:: EXERCISE OBJECTIVE ::
Could you repeat, exactly and with no pictures, only the lines from the start of the records through the line containing "un empate. Cayó de manera consecutiva"?

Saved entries
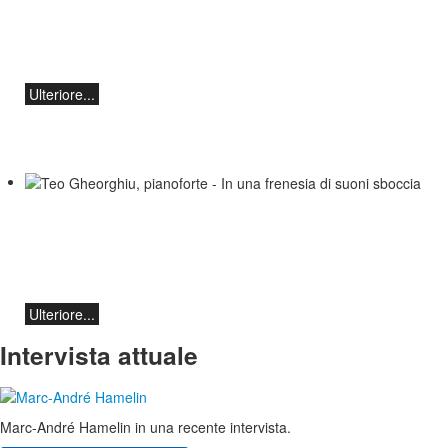
classicoAscona - Arcadi Volodos
Recital di pianoforte
sabato 19 settembre alle 19:30 ad
Ascona.
Ulteriore...
Teo Gheorghiu, pianoforte - In una
frenesia di suoni sboccia
Recital pianistico
sabato 29 agosto 2026, ore 17:30 presso
l'Hotel Ristorante Hammer (Svizzera)
Ulteriore...
Intervista attuale
Marc-André Hamelin in una recente intervista.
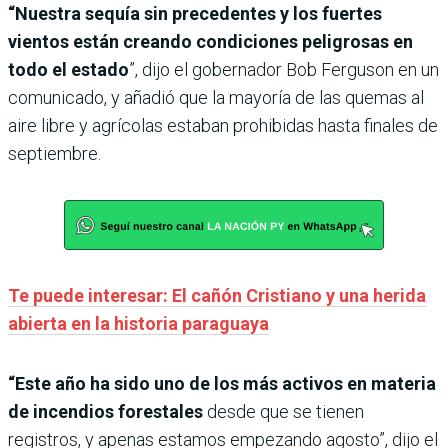
“Nuestra sequía sin precedentes y los fuertes
vientos están creando condiciones peligrosas en
todo el estado
”, dijo el gobernador Bob Ferguson en un
comunicado, y añadió que la mayoría de las quemas al
aire libre y agrícolas estaban prohibidas hasta finales de
septiembre.
Te puede interesar: El cañón Cristiano y una herida
abierta en la historia paraguaya
“Este año ha sido uno de los más activos en materia
de incendios forestales
desde que se tienen
registros, y apenas estamos empezando agosto”, dijo el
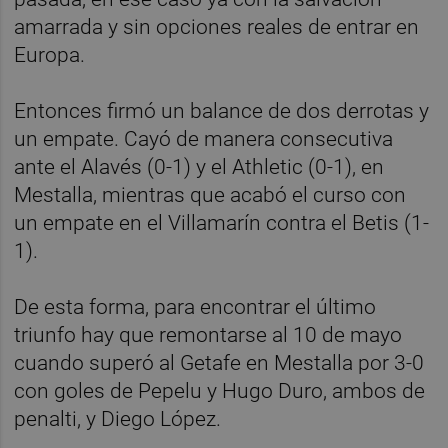
amarrada y sin opciones reales de entrar en
Europa.
Entonces firmó un balance de dos derrotas y
un empate. Cayó de manera consecutiva
ante el Alavés (0-1) y el Athletic (0-1), en
Mestalla, mientras que acabó el curso con
un empate en el Villamarín contra el Betis (1-
1).
De esta forma, para encontrar el último
triunfo hay que remontarse al 10 de mayo
cuando superó al Getafe en Mestalla por 3-0
con goles de Pepelu y Hugo Duro, ambos de
penalti, y Diego López.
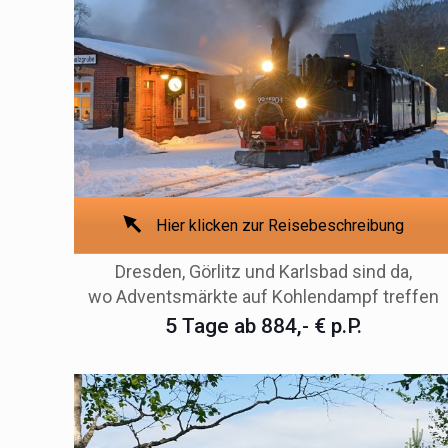
Hier klicken zur Reisebeschreibung
Dresden, Görlitz und Karlsbad sind da,
wo Adventsmärkte auf Kohlendampf treffen
5 Tage ab 884,- € p.P.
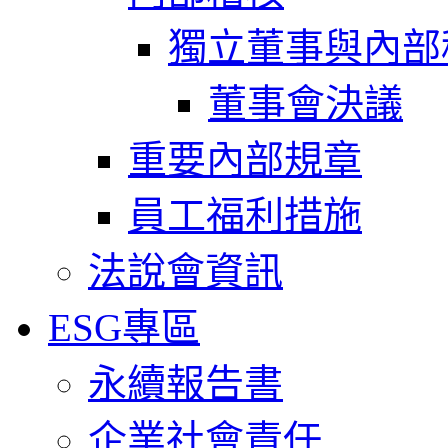
獨立董事與內部
董事會決議
重要內部規章
員工福利措施
法說會資訊
ESG專區
永續報告書
企業社會責任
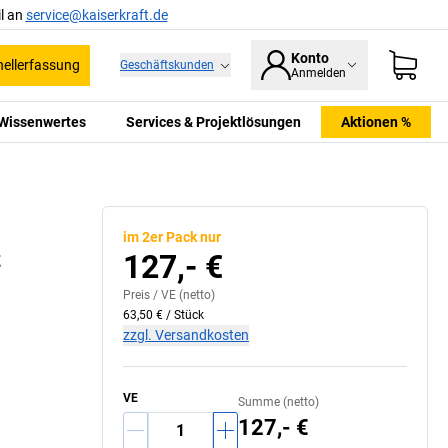
l an
service@kaiserkraft.de
Konto
ellerfassung
Geschäftskunden
Anmelden
Wissenwertes
Services & Projektlösungen
Aktionen %
im 2er Pack nur
z
127,- €
Preis /
VE
(netto)
63,50 €
/
Stück
zzgl. Versandkosten
VE
Summe (netto)
127,- €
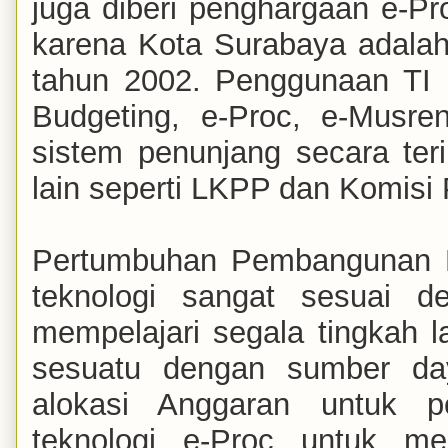
juga diberi penghargaan e-P
karena Kota Surabaya adalah 
tahun 2002. Penggunaan TI 
Budgeting, e-Proc, e-Musre
sistem penunjang secara teri
lain seperti LKPP dan Komisi
Pertumbuhan Pembangunan E
teknologi sangat sesuai d
mempelajari segala tingkah 
sesuatu dengan sumber day
alokasi Anggaran untuk p
teknologi e-Proc untuk me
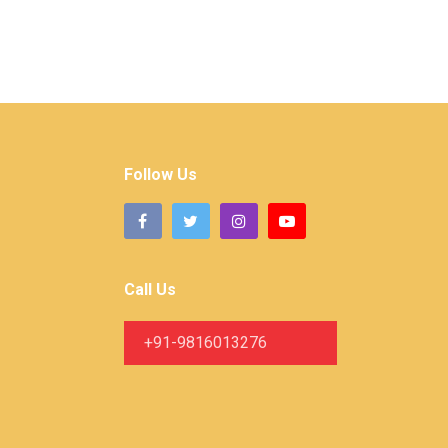
Follow Us
Call Us
+91-9816013276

:: ANSWER SPACE ::
classicoAscona - Arcadi Volodos
Recital di pianoforte
sabato 19 settembre alle 19:30 ad
Ascona.
Ulteriore...
Teo Gheorghiu, pianoforte - In una
frenesia di suoni sboccia
Recital pianistico
sabato 29 agosto 2026, ore 17:30 presso
l'Hotel Ristorante Hammer (Svizzera)
Ulteriore...
Intervista attuale
Marc-André Hamelin in una recente intervista.
“Nuestra sequía sin precedentes y los fuertes
vientos están creando condiciones peligrosas en
todo el estado
”, dijo el gobernador Bob Ferguson en un
comunicado, y añadió que la mayoría de las quemas al
aire libre y agrícolas estaban prohibidas hasta finales de
septiembre.
Te puede interesar: El cañón Cristiano y una herida
abierta en la historia paraguaya
“Este año ha sido uno de los más activos en materia
de incendios forestales
desde que se tienen
registros, y apenas estamos empezando agosto”, dijo el
amarrada y sin opciones reales de entrar en
Europa.
Entonces firmó un balance de dos derrotas y
un empate. Cayó de manera consecutiva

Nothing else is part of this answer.